▸ YOUR ASSIGNMENT
Print the items below word for word, starting at the very first line and ending with the line that contains "Reading right to left, list", both included.

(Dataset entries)

== Segment start ==

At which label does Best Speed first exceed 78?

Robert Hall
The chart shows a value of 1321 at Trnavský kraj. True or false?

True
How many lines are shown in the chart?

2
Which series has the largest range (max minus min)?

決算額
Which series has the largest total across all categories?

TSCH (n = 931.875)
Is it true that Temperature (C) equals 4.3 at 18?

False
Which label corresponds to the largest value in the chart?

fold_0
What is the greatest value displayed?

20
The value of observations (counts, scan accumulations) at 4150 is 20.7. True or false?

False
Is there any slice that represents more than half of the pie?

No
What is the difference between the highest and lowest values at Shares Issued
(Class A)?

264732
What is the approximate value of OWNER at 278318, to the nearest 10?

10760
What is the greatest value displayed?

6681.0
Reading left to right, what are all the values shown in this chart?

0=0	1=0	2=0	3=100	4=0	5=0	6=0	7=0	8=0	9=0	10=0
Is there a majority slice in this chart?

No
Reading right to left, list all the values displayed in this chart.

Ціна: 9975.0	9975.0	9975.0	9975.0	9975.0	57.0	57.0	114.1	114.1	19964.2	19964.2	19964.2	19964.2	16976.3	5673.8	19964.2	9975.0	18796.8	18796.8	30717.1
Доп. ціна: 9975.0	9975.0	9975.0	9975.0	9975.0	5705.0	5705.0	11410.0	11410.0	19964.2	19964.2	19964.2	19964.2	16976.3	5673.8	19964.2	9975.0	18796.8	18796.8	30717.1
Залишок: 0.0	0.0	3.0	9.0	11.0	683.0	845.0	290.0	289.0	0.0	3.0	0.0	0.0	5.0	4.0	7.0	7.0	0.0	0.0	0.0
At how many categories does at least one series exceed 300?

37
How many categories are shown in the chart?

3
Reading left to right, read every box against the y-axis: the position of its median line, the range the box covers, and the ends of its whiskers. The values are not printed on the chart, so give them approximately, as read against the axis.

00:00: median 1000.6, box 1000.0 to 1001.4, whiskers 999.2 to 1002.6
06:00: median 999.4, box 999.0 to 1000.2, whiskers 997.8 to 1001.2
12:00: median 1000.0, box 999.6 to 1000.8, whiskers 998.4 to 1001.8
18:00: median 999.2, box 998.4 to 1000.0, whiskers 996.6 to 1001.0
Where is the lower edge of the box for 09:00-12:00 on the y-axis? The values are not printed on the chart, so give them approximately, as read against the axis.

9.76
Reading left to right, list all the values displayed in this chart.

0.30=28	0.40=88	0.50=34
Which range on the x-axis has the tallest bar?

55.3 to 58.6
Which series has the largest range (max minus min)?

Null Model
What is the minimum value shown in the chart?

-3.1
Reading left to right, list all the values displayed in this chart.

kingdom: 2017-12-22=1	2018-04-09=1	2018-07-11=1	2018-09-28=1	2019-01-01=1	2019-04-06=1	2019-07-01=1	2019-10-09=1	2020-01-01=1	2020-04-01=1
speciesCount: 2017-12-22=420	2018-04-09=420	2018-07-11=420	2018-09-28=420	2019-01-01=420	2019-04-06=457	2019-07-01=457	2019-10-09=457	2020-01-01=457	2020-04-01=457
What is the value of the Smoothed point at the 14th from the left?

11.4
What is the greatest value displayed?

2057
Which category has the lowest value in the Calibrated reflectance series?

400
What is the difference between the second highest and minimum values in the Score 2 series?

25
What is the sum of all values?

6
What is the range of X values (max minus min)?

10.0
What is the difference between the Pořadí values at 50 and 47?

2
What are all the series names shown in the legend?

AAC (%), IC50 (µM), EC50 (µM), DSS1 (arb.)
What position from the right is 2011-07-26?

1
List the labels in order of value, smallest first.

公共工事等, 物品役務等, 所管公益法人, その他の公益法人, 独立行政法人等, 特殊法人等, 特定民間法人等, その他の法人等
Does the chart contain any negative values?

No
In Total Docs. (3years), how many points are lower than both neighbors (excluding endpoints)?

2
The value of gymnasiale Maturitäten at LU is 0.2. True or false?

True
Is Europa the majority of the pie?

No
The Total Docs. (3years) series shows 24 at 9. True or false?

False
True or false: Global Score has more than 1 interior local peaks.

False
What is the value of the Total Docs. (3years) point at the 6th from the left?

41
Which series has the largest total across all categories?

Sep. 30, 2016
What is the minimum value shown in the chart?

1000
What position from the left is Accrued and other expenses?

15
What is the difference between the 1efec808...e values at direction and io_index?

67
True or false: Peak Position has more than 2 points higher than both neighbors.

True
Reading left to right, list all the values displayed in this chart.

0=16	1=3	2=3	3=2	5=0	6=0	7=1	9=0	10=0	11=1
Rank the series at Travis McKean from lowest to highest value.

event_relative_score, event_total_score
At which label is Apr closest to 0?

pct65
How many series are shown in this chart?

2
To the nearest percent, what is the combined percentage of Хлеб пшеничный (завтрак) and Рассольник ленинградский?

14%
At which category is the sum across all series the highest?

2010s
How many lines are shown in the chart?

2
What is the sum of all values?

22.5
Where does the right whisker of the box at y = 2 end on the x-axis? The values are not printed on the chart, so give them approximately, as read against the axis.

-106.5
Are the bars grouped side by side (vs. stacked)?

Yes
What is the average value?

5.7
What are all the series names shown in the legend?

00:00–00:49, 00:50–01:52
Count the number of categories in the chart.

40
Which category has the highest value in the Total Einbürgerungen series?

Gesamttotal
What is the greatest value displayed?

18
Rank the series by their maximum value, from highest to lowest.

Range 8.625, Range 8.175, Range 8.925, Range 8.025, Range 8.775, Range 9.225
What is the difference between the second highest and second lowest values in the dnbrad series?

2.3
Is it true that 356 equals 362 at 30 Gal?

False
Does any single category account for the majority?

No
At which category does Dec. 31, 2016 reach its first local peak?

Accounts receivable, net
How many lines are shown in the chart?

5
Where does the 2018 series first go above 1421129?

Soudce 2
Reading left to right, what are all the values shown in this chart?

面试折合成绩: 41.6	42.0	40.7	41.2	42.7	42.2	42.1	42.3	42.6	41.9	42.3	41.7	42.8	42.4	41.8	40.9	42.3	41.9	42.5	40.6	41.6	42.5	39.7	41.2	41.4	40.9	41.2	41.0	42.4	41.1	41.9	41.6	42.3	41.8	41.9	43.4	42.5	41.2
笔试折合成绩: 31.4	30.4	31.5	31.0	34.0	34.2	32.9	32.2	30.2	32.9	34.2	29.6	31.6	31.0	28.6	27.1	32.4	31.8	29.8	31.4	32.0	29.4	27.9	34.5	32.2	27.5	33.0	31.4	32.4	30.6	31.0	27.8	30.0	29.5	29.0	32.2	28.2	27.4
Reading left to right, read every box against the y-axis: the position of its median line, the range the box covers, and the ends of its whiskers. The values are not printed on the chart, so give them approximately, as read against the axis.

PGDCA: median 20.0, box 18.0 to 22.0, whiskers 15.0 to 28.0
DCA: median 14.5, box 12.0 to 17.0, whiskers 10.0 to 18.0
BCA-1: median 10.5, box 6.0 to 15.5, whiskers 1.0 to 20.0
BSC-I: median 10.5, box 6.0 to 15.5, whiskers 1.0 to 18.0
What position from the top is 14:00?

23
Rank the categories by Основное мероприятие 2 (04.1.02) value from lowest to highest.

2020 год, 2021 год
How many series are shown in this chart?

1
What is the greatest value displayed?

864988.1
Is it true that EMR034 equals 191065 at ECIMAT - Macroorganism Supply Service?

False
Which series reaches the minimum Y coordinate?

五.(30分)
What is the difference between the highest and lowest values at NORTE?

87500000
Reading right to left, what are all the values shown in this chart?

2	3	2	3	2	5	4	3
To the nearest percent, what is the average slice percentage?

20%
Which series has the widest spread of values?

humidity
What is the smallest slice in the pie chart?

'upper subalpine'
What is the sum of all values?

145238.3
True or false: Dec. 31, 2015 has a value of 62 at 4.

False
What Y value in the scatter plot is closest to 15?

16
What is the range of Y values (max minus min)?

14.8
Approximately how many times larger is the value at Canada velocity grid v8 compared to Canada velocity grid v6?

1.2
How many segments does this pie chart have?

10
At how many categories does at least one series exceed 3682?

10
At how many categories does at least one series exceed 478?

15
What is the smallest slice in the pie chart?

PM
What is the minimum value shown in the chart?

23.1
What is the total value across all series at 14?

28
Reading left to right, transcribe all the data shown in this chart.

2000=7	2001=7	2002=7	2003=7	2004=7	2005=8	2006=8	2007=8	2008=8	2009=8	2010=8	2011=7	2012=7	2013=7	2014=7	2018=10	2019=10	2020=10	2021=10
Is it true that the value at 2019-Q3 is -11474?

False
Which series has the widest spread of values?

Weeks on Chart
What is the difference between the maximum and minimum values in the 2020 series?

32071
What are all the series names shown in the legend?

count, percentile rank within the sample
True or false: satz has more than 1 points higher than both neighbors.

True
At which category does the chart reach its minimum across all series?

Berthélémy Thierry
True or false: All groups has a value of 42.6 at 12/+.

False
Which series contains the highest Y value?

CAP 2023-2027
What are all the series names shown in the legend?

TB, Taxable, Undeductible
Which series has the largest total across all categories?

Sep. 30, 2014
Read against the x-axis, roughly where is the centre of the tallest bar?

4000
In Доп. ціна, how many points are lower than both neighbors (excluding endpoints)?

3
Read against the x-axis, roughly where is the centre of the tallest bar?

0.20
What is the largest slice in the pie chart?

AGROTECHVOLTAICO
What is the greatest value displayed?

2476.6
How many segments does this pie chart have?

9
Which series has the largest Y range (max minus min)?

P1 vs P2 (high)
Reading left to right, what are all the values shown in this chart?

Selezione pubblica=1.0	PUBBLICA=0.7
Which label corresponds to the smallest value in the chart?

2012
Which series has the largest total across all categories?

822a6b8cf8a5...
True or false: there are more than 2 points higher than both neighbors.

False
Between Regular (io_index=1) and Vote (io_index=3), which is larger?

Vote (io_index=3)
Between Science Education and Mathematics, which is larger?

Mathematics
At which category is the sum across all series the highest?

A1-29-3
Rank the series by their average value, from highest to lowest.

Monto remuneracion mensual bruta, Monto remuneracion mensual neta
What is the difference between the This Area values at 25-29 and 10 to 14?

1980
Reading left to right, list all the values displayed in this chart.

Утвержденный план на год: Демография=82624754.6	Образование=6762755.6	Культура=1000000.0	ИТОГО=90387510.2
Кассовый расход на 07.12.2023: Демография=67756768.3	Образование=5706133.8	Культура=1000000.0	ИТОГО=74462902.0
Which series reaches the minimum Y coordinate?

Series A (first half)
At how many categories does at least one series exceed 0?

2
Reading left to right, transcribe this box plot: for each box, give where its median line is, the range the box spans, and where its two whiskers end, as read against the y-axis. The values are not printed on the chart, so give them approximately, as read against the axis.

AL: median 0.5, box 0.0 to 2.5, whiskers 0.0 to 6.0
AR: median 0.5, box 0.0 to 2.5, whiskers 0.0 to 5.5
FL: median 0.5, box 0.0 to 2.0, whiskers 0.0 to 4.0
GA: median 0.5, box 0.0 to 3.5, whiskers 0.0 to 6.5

== Segment end ==

▸ SOLUTION TO THIS PROBLEM
At which label does Best Speed first exceed 78?

Robert Hall
The chart shows a value of 1321 at Trnavský kraj. True or false?

True
How many lines are shown in the chart?

2
Which series has the largest range (max minus min)?

決算額
Which series has the largest total across all categories?

TSCH (n = 931.875)
Is it true that Temperature (C) equals 4.3 at 18?

False
Which label corresponds to the largest value in the chart?

fold_0
What is the greatest value displayed?

20
The value of observations (counts, scan accumulations) at 4150 is 20.7. True or false?

False
Is there any slice that represents more than half of the pie?

No
What is the difference between the highest and lowest values at Shares Issued
(Class A)?

264732
What is the approximate value of OWNER at 278318, to the nearest 10?

10760
What is the greatest value displayed?

6681.0
Reading left to right, what are all the values shown in this chart?

0=0	1=0	2=0	3=100	4=0	5=0	6=0	7=0	8=0	9=0	10=0
Is there a majority slice in this chart?

No
Reading right to left, list all the values displayed in this chart.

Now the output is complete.